Children’s minds are the most impressionable. They are like clay that takes any shape you give it. That’s why it’s important to create a powerful, positive and peaceful environment in your kid’s formative years. One way to do this is by introducing them to poetry. Poems packed with great imagination and moral lessons will help your child to grow into a smart and sensitive adult. Here are five children’s poets you can start with:
A famous children’s poet of the 20th century, Shel Silverstein could make the most mundane of things funny. He had a playful way with words, and made interesting doodles to go with his poems by him. The Giving Tree and The Missing Piece are two of his books that every kid should read for their thoughtful writing and moral messaging.
Born in British India, Rudyard Kipling wrote poems that were not only relevant to that time, but also make sense now. They talk about nature, imagination, friendship, strength and courage – things that should be fed to young minds. His most famous poem If is unmissable for its profound wisdom – make sure to read it along with your children.

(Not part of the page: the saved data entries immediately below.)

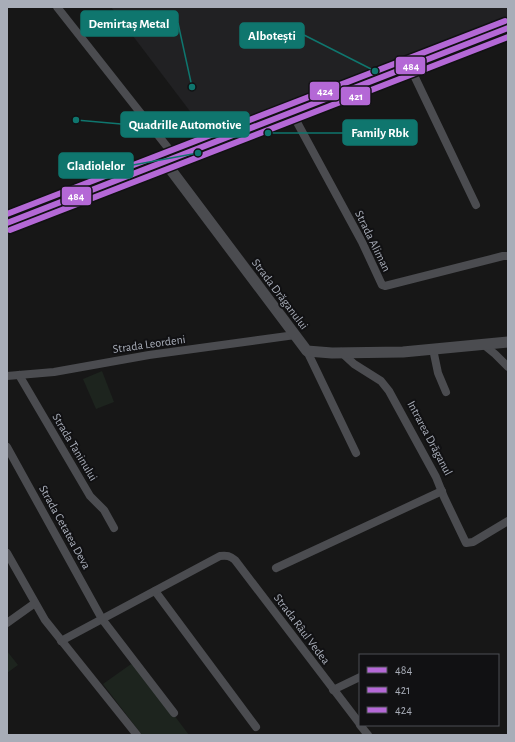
<svg xmlns="http://www.w3.org/2000/svg" width="515" height="742" font-family="'Alegreya Sans',sans-serif">
	<style>
		.built { fill: #212123 }
		.green { fill: #1d241e }
		.lines { fill: none; stroke-linecap: round; stroke-linejoin: round }
		.minor { stroke: #4b4c50; stroke-width: 8 }
		.tertiary { stroke: #4b4c50; stroke-width: 11 }
		.primary { stroke: #4d4f52; stroke-width: 13 }
		.bus-1-casing { stroke: #111113; stroke-width: 9 }
		.bus-2-casing { stroke: #111113; stroke-width: 9 }
		.bus-3-casing { stroke: #111113; stroke-width: 9 }
		.bus-1 { stroke: #b468d6; stroke-width: 6 }
		.bus-2 { stroke: #b468d6; stroke-width: 6 }
		.bus-3 { stroke: #b468d6; stroke-width: 6 }
		.labels { text-anchor: middle; dominant-baseline: central; stroke-width: 4; stroke-linejoin: round; paint-order: stroke }
		.street-label { font-size: 12px; fill: #a8adb8; stroke: #111113 }
		.leader { fill: none; stroke: #0f766e; stroke-width: 1.5 }
		.callout-dot { fill: #0f766e; stroke: #111113; stroke-width: 1.5 }
		.callout { fill: #0f766e; stroke: #0f766e; stroke-width: 1.5 }
		.callout-label { font-size: 13px; text-anchor: middle; font-weight: bold; fill: #fff }
		.line-badge { stroke: #111113; stroke-width: 1.5 }
		.badge-label { font-size: 11px; text-anchor: middle; font-weight: bold; fill: #fff }
	</style>
	<rect width="100%" height="100%" fill="#171717"/>
	<!-- built -->
	<polygon class="built" points="111,7 508,7 508,21 211,139"/>
	<!-- green -->
	<g class="green">
		<polygon points="102,371 114,402 96,409 83,379"/>
		<polygon points="7,651 18,665 7,673"/>
		<polygon points="134,662 189,735 142,735 103,684"/>
	</g>
	<g class="lines">
		<!-- minor -->
		<g class="minor">
			<polyline points="57,7 176,158"/>
			<polyline points="410,67 476,205"/>
			<polyline points="292,113 362,242 382,285 385,286 503,256 508,256"/>
			<polyline points="484,345 495,354 508,367"/>
			<polyline points="433,349 438,373 446,392"/>
			<polyline points="307,351 356,453"/>
			<polyline points="341,352 354,364 381,381 389,391 436,477 444,497 466,543 473,542 508,521"/>
			<polyline points="19,375 90,496 104,510 114,528"/>
			<polyline points="7,376 54,372 149,355 295,335"/>
			<polyline points="7,447 102,619 174,713"/>
			<polyline points="7,553 45,620 137,735"/>
			<polyline points="276,568 442,491"/>
			<polyline points="155,591 256,727"/>
			<polyline points="7,623 35,603"/>
			<path d="M61,641L220,556C227,555 230,556 235,560L360,724"/>
			<polyline points="333,690 360,677"/>
			<polyline points="360,725 368,735"/>
		</g>
		<!-- tertiary -->
		<polyline class="tertiary" points="165,162 307,351 332,353 403,352 508,342"/>
		<!-- primary -->
		<polyline class="primary" points="7,223 508,28"/>
		<!-- bus-1 casing -->
		<g class="bus-1-casing">
			<polyline id="bus-1" points="7,223 508,28"/>
		</g>
		<!-- bus-2 casing -->
		<g class="bus-2-casing">
			<polyline id="bus-2" points="10,230 508,37"/>
		</g>
		<!-- bus-3 casing -->
		<g class="bus-3-casing">
			<polyline id="bus-3" points="7,214 505,21"/>
		</g>
		<!-- bus-1 -->
		<use href="#bus-1" class="bus-1"/>
		<!-- bus-2 -->
		<use href="#bus-2" class="bus-2"/>
		<!-- bus-3 -->
		<use href="#bus-3" class="bus-3"/>
	</g>
	<g class="labels">
		<!-- street labels -->
		<g class="street-label">
			<text transform="translate(373 241) rotate(64)">Strada Aliman</text>
			<text transform="translate(280 294) rotate(53)">Strada Drăganului</text>
			<text transform="translate(149 344) rotate(-8)">Strada Leordeni</text>
			<text transform="translate(430 438) rotate(62)">Intrarea Drăganul</text>
			<text transform="translate(75 447) rotate(59)">Strada Taninului</text>
			<text transform="translate(65 527) rotate(61)">Strada Cetatea Deva</text>
			<text transform="translate(302 629) rotate(53)">Strada Râul Vedea</text>
		</g>
	</g>
	<!-- callouts -->
	<path class="leader" d="M192 87L178 23M375 71L304 35M76 120L121 124M268 133L343 133M198 153L133 165"/>
	<g class="callout-dot">
		<circle cx="192" cy="87" r="4"/>
		<circle cx="375" cy="71" r="4"/>
		<circle cx="76" cy="120" r="4"/>
		<circle cx="268" cy="133" r="4"/>
		<circle cx="198" cy="153" r="4"/>
	</g>
	<g class="callout">
		<rect x="81" y="11" width="97" height="25" rx="4"/>
		<rect x="240" y="23" width="64" height="25" rx="4"/>
		<rect x="121" y="112" width="128" height="25" rx="4"/>
		<rect x="343" y="120" width="74" height="25" rx="4"/>
		<rect x="59" y="153" width="74" height="25" rx="4"/>
	</g>
	<g class="callout-label">
		<text x="129" y="28">Demirtaș Metal</text>
		<text x="272" y="40">Albotești</text>
		<text x="185" y="129">Quadrille Automotive</text>
		<text x="380" y="137">Family Rbk</text>
		<text x="96" y="170">Gladiolelor</text>
	</g>
	<g class="line-badge">
		<rect x="395" y="56" width="31" height="19" rx="4" fill="#b468d6"/>
		<rect x="309" y="81" width="31" height="20" rx="4" fill="#b468d6"/>
		<rect x="340" y="86" width="31" height="20" rx="4" fill="#b468d6"/>
		<rect x="61" y="186" width="31" height="20" rx="4" fill="#b468d6"/>
	</g>
	<g class="badge-label">
		<text x="411" y="70">484</text>
		<text x="325" y="95">424</text>
		<text x="356" y="100">421</text>
		<text x="76" y="200">484</text>
	</g>
	<!-- border -->
	<rect width="515" height="742" fill="none" stroke="#a8adb8" stroke-width="16"/>
	<!-- legend -->
	<rect x="359" y="654" width="140" height="72" fill="#111113" stroke="#4d4f55"/>
	<rect x="367" y="667" width="20" height="6" fill="#b468d6" stroke="#4d4f55"/>
	<text x="395" y="674" font-size="12" fill="#a8adb8">484</text>
	<rect x="367" y="687" width="20" height="6" fill="#b468d6" stroke="#4d4f55"/>
	<text x="395" y="694" font-size="12" fill="#a8adb8">421</text>
	<rect x="367" y="707" width="20" height="6" fill="#b468d6" stroke="#4d4f55"/>
	<text x="395" y="714" font-size="12" fill="#a8adb8">424</text>
</svg>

Roald Dahl might be most known for writing Matilda and Charlie And The Chocolate Factory, but he has many more children’s poems to his credit as well. His works reflect great imagination, as they’re often set against the backdrop of magical words that spark children’s curiosity and creative thinking.
Dr Seuss was an American writer and illustrator whose stories featured interesting, fictional characters and playful rhymes that can turn the dullest of days around. Similarly, his poetry books have a fanbase of children and adults alike.
Edward Lear started out as a painter, but eventually transitioned to being a children’s poet. His claim to fame lies in introducing limericks to the literary world – short poems that are funny but often nonsensical. The Owl And The Pussy Cat is one of his most popular ones.